§ EXERCISE GOAL
Character for character, transcribe the entries below, minus the images.

§ MATERIALS PROVIDED
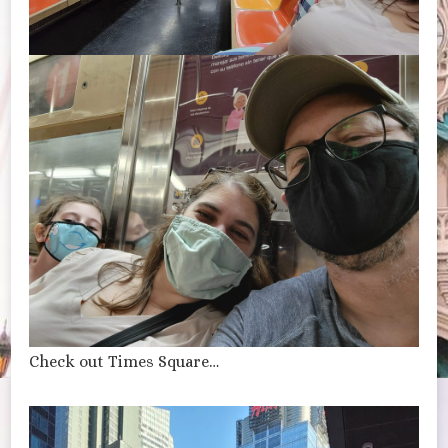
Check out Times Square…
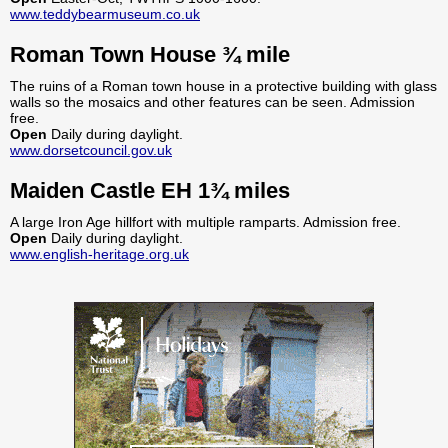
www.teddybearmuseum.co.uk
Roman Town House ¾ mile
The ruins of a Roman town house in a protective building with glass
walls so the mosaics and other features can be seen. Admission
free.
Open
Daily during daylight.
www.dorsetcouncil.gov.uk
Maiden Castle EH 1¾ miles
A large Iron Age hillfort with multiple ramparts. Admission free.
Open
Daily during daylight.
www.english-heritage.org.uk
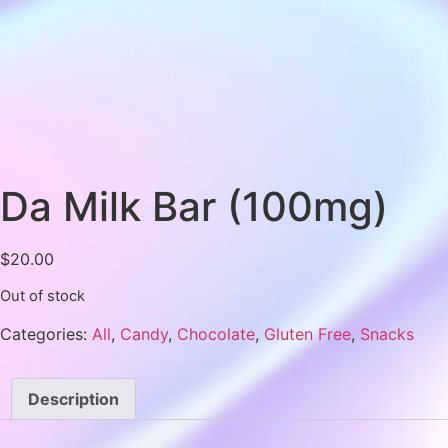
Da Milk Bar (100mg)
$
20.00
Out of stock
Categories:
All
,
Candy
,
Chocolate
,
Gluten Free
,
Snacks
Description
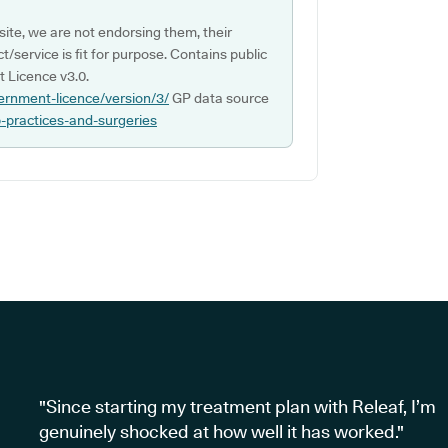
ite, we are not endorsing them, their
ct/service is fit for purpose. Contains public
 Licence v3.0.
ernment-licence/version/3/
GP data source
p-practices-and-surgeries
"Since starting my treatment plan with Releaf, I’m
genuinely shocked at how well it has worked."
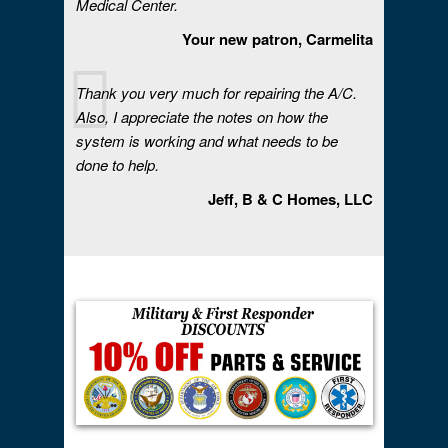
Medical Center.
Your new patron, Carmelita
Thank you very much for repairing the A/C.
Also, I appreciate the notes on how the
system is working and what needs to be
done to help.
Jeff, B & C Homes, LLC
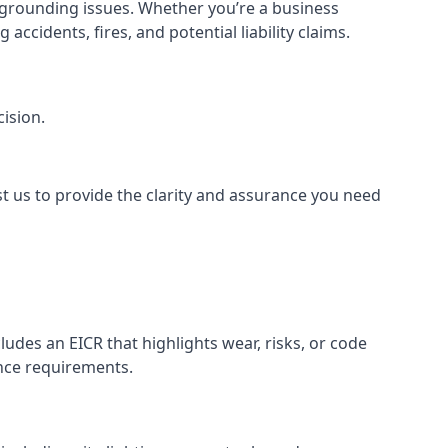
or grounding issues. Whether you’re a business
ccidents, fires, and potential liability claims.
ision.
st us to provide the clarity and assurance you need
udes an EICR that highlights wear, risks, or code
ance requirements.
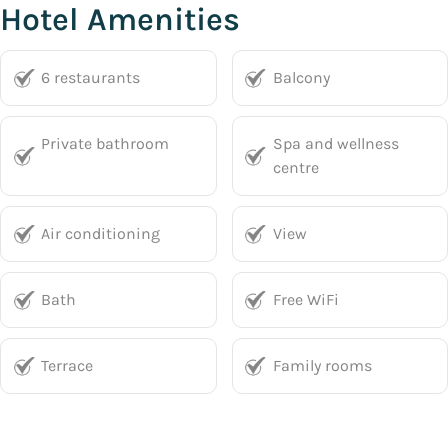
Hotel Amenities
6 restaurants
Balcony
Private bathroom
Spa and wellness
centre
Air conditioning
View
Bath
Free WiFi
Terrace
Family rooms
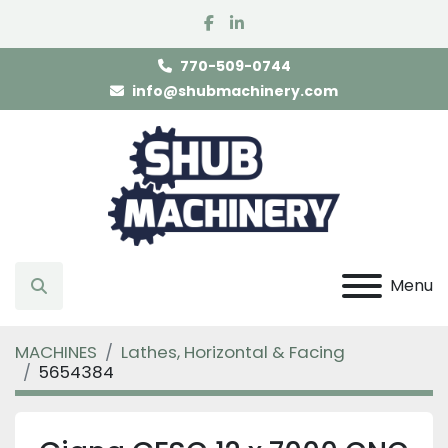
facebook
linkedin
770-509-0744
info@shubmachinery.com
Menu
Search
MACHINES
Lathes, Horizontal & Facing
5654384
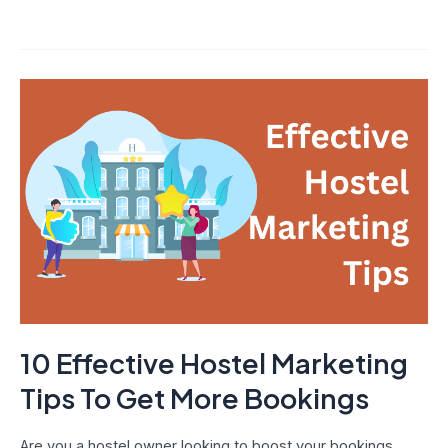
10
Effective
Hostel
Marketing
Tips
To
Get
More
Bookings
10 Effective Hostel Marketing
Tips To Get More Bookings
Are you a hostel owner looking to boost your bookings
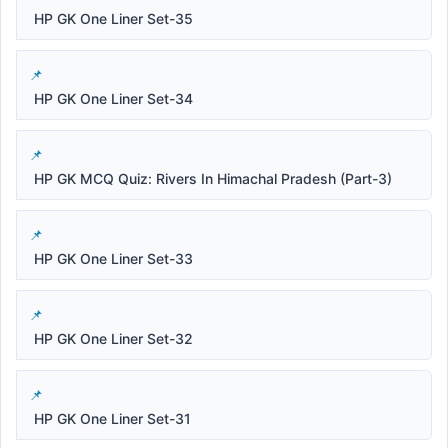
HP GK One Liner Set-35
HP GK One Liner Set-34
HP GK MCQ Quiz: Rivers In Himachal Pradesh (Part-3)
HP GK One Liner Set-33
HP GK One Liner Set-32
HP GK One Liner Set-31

§ SOLUTION
Check out Times Square…
www.teddybearmuseum.co.uk
Roman Town House ¾ mile
The ruins of a Roman town house in a protective building with glass
walls so the mosaics and other features can be seen. Admission
free.
Open
Daily during daylight.
www.dorsetcouncil.gov.uk
Maiden Castle EH 1¾ miles
A large Iron Age hillfort with multiple ramparts. Admission free.
Open
Daily during daylight.
www.english-heritage.org.uk
Da Milk Bar (100mg)
$
20.00
Out of stock
Categories:
All
,
Candy
,
Chocolate
,
Gluten Free
,
Snacks
Description
ite, we are not endorsing them, their
ct/service is fit for purpose. Contains public
 Licence v3.0.
ernment-licence/version/3/
GP data source
p-practices-and-surgeries
"Since starting my treatment plan with Releaf, I’m
genuinely shocked at how well it has worked."
Medical Center.
Your new patron, Carmelita
Thank you very much for repairing the A/C.
Also, I appreciate the notes on how the
system is working and what needs to be
done to help.
Jeff, B & C Homes, LLC
or grounding issues. Whether you’re a business
ccidents, fires, and potential liability claims.
ision.
st us to provide the clarity and assurance you need
udes an EICR that highlights wear, risks, or code
ance requirements.
Hotel Amenities
6 restaurants
Balcony
Private bathroom
Spa and wellness
centre
Air conditioning
View
Bath
Free WiFi
Terrace
Family rooms
facebook
linkedin
770-509-0744
info@shubmachinery.com
Menu
Search
MACHINES
Lathes, Horizontal & Facing
5654384
10
Effective
Hostel
Marketing
Tips
To
Get
More
Bookings
10 Effective Hostel Marketing
Tips To Get More Bookings
Are you a hostel owner looking to boost your bookings
HP GK One Liner Set-35
HP GK One Liner Set-34
HP GK MCQ Quiz: Rivers In Himachal Pradesh (Part-3)
HP GK One Liner Set-33
HP GK One Liner Set-32
HP GK One Liner Set-31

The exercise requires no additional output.